Our WebPageReplay tests measures the front end performance of Wikipedia (using a WebPageReplay proxy). If an alert fires it can be caused by:

- A front end performance regression of Wikipedia
- A regression in the browser that is used for the test
- Instability on the server that runs the tests

### Front end performance regression

- Go to the WebPageReplay alert Grafana dashboard to see/verify the alert.
- Go to the individual page dashboard and use the zoom in on the regression. Try to find the time of the regression (+- 2 hours or something like that). Check all tested URLs and see if they all have the regression.
- Verify the regression on WebPageTest and check if you can see anything in the RUM data (that normally lags since we switch browser versions fast, and for users it takes time).
- If you can't find anything in the other tools, check if its a browser regression or a test server regression.

- Check Server Admin Log to see if there's been a change that correlate to the regression.

If you can verify that it is a regression, create a Phabricator task in and include everything you know. Please take screenshots of the dashboards and include links. If you could identify the code change that caused the change, please include the team/person in the issue.

### Browser performance regression

- Go the the dashboard for WebPageReplay tests
- Make sure the
*domain*,*page*and*browser*matches the alert that fired (=you are looking at the right data). - Zoom in using the time dropdown, use the last 24 hours or two days, make sure the regression happened within that time window
- Click on
*Show each tests*and wait a couple of seconds until you see the green vertical lines appearing on the graphs. - Hover the mouse on the green lines before the regression and after the regression. Hovering will show a screenshot of the test and what versions of sitespeed.io and browser that was used when the test was executed. It will look something like this: 20.3.0 - 95.0.4638.54 The first part is the sitespeed.io version and the second part is the browser.
- Verify that it is the exact same browser version before the regression and after the regression
- If the browser version differ, verify the regression on all tested URLs and check if you can see the same thing on the tests running without WebPageReplay.
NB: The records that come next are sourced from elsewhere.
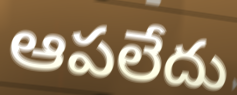
ఆపలేదు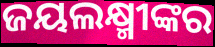
ଜୟଲକ୍ଷ୍ମୀଙ୍କରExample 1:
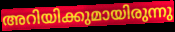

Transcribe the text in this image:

അറിയിക്കുമായിരുന്നു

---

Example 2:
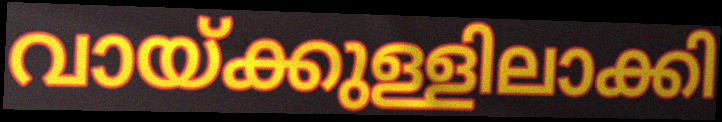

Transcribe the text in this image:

വായ്ക്കുള്ളിലാക്കി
If we can see that the browser caught the regression we can rollback the version running WebPageReplay (look at the changelog to see what sitespeed.io version that includes what browser version) to 100% verify the regression. If the regression is verified, you should create an upstream bug for the browser.
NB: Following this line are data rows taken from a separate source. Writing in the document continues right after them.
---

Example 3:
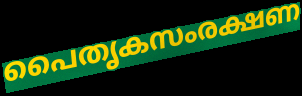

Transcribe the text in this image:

പൈതൃകസംരക്ഷണ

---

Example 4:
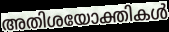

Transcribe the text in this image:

അതിശയോക്തികൾ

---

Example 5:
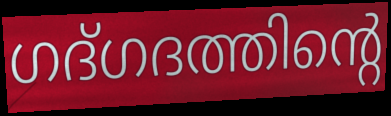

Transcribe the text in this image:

ഗദ്ഗദത്തിന്റെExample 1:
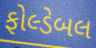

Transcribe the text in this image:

ફોલ્ડેબલ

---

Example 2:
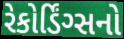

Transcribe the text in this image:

રેકોર્ડિંગ્સનો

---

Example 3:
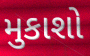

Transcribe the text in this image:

મુકાશો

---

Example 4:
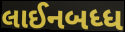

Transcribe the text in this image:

લાઈનબધ્ધ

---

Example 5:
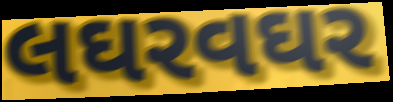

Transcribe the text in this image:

લઘરવઘર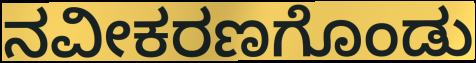
ನವೀಕರಣಗೊಂಡು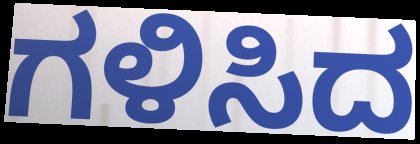
ಗಳಿಸಿದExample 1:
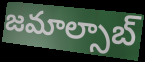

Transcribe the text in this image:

జమాల్సాబ్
### Test server performance regression

If the regression is on emulated mobile, make sure the dashboard *type* is **emulatedMobile** and *Test type* is **webpagereplay** in the dashboard. The default links are for desktop.

- Check the standard deviation of the CPU benchmark it should be something like 1 ms.
- Look at the min/median/max values of the CPU benchmark.
- If the standard variation is high contact the performance team that need to deploy the tests on a another server.